NOW: I live in a fairly middle class area but walk where the rich people live. Every car that passes me is a BMW, Mercedes, or is owned by a doctor. Plus, I'm pretty sure if you combined my age with Mike's age, we'd still be under the average age demographic for our area. These people are either too snobby to wave at me or are too old to even see me.
 
THEN: One of us would say, "Do you wanna keep going?" Then the other would say, "Sure, I'm good."
 
NOW: (to myself) "OMFG. Let me make it to the next mailbox. I'm good. Huff. Huff. OMG. What time is it? This is crazy. Huff. I can't breathe. I can't breathe! Is that a car behind me? Gasp. Huff. Huff. Let me suck in so I don't look that terrible in these spandex. (*sucks in*) Huff. Huff. DON'T SUCK IN! DON'T. SUCK. IN! Can barely breathe anyway, much less holding my breathe til the car passes. Huff. Huff. Huff. Okay. Next mailbox. What time is it now? Is that a rain cloud? I need to head back. I don't need frizzy hair on top of this already hot-mess. Huff. Huff. I can't breathe. Huff. Doc...tors say...you real..ly on..ly need..... 30 minutes...of...ex..er...cise a day...anyway. It's...been like...40. Can stop...at...any..time..now. Huff. Huff. Just make it to the next mailbox!
 
As you can see, many things have changed from walking when I was 17 to walking when I'm 27. At least I'm doing it, I guess. In addition to being a Professional Walker, I've also accredited myself with other Professional titles this summer.
 
Professional Paler: When at the beach, I'm a full on Professional Tanner. (I mean Christ on a cracker, that's even my middle name!) However, these cloudy days have been BS. I can literally see the color absorbing into my skin on a daily basis. IT'S JULY! Where is the SUN!?
 
Professional Hair Grower: I've always had pretty fast-growing hair. Not just on my head, but on legs and underarms as well. Since taking additional folic acid, I've discovered the hair on said places grows like freaking weeds. I shaved last night at 5:30pm.

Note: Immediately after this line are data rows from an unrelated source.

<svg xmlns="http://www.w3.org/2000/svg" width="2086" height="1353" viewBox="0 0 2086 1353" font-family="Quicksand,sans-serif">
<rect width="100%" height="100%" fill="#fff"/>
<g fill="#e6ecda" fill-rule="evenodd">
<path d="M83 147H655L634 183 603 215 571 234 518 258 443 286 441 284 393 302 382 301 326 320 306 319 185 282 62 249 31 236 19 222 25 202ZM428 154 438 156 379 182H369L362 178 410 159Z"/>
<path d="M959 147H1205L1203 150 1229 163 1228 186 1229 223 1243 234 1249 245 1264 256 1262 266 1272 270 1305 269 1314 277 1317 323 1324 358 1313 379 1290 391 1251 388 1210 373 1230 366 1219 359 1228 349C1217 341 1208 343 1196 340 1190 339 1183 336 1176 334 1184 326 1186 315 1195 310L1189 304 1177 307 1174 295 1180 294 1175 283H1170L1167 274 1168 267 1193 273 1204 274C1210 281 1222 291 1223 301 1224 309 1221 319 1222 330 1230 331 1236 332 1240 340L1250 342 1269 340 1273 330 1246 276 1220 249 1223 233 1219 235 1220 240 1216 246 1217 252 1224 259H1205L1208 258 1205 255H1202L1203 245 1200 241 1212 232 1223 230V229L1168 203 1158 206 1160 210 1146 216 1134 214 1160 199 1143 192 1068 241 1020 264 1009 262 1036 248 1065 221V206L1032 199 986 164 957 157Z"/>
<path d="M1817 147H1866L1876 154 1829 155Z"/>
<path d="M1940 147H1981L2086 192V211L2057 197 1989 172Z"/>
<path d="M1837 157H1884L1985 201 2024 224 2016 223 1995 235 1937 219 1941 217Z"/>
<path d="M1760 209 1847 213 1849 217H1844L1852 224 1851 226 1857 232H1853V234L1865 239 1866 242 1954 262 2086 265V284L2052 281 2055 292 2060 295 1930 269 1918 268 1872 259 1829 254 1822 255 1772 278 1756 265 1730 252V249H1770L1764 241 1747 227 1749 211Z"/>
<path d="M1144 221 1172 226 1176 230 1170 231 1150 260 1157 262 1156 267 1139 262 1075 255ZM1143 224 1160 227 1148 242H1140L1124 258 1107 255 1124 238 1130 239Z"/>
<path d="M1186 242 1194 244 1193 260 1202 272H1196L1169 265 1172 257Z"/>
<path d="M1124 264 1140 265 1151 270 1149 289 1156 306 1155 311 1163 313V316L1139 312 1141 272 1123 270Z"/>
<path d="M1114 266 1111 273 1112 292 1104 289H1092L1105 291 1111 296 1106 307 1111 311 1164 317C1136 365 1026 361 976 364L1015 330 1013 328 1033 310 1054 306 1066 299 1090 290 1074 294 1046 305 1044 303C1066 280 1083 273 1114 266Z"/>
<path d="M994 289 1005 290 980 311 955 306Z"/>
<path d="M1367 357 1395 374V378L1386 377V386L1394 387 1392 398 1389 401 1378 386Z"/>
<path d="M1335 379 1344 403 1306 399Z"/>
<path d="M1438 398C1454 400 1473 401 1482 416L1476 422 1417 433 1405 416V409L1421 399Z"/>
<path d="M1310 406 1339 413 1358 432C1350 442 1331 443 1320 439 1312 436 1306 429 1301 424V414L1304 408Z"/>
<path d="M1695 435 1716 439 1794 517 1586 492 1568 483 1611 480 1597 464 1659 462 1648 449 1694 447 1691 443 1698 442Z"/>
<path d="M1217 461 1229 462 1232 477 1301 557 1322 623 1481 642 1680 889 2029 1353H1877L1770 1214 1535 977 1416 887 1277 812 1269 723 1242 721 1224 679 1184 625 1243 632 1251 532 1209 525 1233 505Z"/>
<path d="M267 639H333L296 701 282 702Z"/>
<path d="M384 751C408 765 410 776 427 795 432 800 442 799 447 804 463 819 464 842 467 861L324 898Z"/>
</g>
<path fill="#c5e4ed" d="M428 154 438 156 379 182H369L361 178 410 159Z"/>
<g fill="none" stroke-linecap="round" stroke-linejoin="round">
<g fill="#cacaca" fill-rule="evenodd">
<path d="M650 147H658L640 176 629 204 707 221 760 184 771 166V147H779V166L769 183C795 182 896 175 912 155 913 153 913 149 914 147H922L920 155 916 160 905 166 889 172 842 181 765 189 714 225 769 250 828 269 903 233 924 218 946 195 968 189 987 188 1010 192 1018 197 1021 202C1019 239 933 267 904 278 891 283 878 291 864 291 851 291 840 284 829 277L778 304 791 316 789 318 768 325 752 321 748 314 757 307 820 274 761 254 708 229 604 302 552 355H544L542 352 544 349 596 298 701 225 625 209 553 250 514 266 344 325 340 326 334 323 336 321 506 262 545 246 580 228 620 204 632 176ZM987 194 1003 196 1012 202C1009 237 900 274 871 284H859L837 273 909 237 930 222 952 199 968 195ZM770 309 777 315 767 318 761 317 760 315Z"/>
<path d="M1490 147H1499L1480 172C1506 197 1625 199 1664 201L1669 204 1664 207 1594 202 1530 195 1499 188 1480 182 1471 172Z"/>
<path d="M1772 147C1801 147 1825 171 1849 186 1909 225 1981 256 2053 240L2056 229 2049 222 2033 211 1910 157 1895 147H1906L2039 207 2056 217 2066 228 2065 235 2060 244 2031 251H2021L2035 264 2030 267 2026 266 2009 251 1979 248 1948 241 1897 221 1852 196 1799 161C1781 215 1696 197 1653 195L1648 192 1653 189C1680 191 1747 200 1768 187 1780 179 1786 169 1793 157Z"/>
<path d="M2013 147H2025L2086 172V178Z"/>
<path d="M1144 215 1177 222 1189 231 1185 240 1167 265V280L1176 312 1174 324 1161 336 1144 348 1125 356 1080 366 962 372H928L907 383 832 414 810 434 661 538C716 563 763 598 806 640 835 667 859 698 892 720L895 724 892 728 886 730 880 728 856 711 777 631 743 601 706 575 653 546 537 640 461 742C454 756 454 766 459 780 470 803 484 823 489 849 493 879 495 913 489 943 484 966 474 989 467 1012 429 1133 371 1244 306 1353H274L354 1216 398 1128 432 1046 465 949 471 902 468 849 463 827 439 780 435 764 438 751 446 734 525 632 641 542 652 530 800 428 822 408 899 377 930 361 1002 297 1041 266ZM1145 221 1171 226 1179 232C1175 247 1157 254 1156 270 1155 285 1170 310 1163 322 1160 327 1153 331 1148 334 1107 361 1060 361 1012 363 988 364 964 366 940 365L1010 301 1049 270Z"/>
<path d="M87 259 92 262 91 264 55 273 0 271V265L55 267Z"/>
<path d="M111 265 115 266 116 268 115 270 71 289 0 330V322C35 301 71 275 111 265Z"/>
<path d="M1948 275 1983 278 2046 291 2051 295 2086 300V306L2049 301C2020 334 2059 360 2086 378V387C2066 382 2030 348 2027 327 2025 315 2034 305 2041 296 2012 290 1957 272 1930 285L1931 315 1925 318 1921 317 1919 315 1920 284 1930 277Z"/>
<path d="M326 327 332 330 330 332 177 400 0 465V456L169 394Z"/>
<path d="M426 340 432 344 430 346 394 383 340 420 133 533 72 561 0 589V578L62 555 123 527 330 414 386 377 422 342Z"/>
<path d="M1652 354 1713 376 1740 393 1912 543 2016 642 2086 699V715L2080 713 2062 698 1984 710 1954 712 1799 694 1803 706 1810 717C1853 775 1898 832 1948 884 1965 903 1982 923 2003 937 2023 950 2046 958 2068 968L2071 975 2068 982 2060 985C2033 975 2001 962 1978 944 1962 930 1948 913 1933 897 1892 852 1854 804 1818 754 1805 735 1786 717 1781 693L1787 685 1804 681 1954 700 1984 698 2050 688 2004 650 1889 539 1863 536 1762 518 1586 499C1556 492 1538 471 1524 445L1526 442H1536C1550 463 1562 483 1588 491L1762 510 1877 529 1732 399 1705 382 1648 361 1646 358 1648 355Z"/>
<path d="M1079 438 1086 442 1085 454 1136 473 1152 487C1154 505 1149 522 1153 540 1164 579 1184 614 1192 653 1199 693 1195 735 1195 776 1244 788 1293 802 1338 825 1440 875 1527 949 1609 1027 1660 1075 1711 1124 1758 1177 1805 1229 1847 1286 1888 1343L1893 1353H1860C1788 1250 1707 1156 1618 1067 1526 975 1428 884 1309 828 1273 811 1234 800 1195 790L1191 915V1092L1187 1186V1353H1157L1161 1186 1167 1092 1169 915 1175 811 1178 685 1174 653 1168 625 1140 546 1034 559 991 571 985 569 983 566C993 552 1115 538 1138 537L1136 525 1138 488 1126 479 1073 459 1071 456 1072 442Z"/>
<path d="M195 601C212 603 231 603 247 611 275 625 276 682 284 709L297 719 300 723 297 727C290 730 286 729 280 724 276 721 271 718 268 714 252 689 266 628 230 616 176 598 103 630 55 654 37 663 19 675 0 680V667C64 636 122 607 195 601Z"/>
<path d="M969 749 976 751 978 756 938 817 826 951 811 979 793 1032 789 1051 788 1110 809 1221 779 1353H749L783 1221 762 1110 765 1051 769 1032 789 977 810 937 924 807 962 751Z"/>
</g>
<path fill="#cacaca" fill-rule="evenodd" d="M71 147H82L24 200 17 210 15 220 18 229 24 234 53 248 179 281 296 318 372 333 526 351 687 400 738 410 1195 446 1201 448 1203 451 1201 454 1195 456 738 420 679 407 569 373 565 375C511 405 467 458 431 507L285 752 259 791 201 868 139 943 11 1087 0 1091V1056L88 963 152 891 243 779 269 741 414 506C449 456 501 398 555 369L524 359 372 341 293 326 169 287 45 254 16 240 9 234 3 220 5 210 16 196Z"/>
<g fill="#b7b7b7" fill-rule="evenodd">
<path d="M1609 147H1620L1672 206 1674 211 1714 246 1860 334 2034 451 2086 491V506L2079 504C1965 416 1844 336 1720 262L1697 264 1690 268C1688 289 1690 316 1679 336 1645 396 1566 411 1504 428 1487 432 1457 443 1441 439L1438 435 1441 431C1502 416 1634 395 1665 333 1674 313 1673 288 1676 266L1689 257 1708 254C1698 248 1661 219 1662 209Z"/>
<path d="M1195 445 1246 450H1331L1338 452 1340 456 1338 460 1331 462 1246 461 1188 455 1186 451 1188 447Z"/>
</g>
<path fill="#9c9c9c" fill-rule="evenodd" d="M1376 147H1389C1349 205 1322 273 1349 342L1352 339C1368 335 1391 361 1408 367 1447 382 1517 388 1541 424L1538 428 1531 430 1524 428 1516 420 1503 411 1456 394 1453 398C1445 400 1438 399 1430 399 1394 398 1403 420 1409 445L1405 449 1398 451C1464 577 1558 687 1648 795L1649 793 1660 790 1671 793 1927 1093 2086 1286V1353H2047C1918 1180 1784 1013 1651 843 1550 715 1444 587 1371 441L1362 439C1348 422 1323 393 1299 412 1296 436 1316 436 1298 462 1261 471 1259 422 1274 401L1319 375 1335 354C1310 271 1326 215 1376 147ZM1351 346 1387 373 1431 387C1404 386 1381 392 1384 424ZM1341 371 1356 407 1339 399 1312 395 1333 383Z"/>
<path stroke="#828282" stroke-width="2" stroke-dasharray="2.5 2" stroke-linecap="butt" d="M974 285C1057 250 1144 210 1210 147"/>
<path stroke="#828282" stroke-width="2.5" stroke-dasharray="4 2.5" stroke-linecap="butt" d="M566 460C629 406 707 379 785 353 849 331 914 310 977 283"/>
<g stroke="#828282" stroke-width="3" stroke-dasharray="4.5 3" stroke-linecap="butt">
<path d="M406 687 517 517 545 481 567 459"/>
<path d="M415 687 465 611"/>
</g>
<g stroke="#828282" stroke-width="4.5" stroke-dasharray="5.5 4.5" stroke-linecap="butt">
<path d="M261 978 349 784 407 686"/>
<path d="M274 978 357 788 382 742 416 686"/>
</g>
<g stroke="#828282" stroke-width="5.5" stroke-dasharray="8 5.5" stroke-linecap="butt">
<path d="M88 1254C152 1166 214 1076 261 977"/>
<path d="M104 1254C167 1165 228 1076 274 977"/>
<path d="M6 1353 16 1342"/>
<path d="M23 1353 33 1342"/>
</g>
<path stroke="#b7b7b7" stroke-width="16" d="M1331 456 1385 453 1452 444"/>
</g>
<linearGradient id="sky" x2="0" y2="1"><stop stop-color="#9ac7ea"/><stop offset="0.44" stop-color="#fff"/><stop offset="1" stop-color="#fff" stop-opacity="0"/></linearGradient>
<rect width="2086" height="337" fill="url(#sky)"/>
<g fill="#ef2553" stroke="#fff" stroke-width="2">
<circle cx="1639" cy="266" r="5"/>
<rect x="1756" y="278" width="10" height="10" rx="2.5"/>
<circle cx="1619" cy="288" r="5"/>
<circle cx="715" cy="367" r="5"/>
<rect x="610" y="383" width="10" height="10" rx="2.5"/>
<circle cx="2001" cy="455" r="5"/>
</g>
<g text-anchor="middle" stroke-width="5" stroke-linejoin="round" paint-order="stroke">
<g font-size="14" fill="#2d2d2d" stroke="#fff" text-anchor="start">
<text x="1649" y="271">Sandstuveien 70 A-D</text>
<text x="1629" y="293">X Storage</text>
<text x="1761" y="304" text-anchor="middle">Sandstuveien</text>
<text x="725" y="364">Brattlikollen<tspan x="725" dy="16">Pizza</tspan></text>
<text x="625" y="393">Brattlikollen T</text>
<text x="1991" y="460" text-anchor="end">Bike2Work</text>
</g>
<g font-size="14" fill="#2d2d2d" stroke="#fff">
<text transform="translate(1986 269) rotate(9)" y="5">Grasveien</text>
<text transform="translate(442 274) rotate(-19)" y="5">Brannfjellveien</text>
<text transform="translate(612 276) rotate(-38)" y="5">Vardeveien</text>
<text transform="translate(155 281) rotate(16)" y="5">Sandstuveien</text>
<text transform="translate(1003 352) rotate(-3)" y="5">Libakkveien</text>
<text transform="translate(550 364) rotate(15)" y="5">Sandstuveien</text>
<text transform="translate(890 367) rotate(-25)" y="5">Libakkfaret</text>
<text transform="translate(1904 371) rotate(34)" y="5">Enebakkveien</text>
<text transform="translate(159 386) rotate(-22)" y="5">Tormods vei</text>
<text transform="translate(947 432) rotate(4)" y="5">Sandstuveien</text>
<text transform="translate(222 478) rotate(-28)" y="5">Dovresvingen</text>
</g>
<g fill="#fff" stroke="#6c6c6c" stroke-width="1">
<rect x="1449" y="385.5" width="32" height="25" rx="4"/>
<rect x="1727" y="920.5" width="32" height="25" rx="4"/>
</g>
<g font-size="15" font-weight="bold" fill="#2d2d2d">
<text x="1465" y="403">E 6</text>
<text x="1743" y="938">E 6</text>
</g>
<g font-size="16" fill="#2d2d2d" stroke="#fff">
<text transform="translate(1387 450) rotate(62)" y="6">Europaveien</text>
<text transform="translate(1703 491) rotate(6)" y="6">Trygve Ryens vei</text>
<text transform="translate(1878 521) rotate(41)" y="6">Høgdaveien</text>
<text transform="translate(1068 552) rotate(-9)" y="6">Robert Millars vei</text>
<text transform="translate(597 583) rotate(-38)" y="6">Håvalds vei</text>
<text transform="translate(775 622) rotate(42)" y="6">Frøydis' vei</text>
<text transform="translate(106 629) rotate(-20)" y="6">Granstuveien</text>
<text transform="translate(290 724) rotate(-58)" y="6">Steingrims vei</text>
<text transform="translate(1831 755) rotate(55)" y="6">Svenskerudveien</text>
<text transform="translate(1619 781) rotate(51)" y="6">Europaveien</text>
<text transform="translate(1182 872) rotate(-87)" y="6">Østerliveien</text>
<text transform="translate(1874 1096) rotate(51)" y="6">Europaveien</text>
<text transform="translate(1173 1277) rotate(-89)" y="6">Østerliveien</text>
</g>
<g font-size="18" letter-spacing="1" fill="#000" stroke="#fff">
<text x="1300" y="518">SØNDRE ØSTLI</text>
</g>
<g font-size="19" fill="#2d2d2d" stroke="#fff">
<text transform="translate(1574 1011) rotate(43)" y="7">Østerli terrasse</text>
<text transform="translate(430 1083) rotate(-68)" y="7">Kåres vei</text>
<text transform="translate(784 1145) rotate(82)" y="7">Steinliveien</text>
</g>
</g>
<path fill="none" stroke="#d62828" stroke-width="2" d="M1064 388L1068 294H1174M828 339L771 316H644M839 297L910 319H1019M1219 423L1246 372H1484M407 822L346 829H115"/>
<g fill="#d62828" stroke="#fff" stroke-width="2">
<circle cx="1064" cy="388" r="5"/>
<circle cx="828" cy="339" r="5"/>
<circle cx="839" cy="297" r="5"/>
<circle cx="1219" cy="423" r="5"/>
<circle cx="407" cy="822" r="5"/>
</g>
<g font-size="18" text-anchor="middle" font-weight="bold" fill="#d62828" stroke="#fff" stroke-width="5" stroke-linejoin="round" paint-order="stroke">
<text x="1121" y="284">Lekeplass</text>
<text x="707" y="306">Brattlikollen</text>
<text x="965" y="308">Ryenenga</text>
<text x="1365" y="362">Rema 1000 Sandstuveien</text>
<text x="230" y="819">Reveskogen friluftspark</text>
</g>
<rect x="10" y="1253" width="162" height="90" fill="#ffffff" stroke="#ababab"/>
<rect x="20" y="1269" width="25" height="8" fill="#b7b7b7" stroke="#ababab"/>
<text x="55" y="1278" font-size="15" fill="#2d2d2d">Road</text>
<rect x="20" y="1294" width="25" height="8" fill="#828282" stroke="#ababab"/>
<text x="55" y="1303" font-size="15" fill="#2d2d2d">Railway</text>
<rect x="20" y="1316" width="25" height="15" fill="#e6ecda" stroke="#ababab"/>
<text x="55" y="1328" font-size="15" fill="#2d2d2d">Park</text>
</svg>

When I got in bed at 11:30pm, I already had stubble. Coming from a girl who only shaves her legs like twice a month in the winter, shaving twice a day is becoming a real drag. I'm often concerned that while walking, sketchy black guys, sketchy white guys, and sketchy rednecks are staring at me with concern because they think I'm wearing boots with the fur...yet it's just my crazy hairy legs sprouting over my Nike's.
 
Professional Reader: Okay, I'm ashamed. I started working on a book several months ago. I'm up to 20,000 words (YAY!) but I need like 90,000 to publish. In the past 3 days, I've read 4 books. Yes, yes. Admitting the problem is always the first step. While my book is good...and I mean GOOD! I keep comparing it to what my favorite books are and I'm psyching myself out. I've also found myself editing my favorite author's books which is a cool learning process for me and it helps me work out the snags I've found in my own story. When I reach 50,000, I have a small group of test-readers that I'm sending it to  to make sure its something people would actually buy. Hopefully, that'll be before the first of August. Which leads me to...
 
UNprofessional Writer: I have so many things in my head that I want to blog about but it literally takes me over an hour to bust out a post. I'm very critical of myself (HA! Bet you didn't know that, loyal blogger-followers!) so I'm constantly reading and rereading what I write before I click "publish". I get asked all the time about posting on a regular basis, like daily or weekly. I'd love to be able to do that, but let's be honest. I'm a total lazy ass. "99 chores but I ain't did one" kinda lazy. Also, I feel guilty for not writing where I SHOULD be writing. AND I feel guilty for not giving my other jobs as Professional Reader and Professional Tanner/Paler my undivided attention on these long summer days.
 
But like all true professionals I know, we eventually get the job done. It may kill me, but at least I'll be a richer, skinnier, and hairier Kristin who will probably be pushing a honkin' stroller on my walking route with a kid I can't talk to because I'll be out of breath. Also, because I know you still have your lips turned up in disgust--I shave *maybe* twice a week in the winter. I exaggerate for dramatic purposes if you didn't already know that.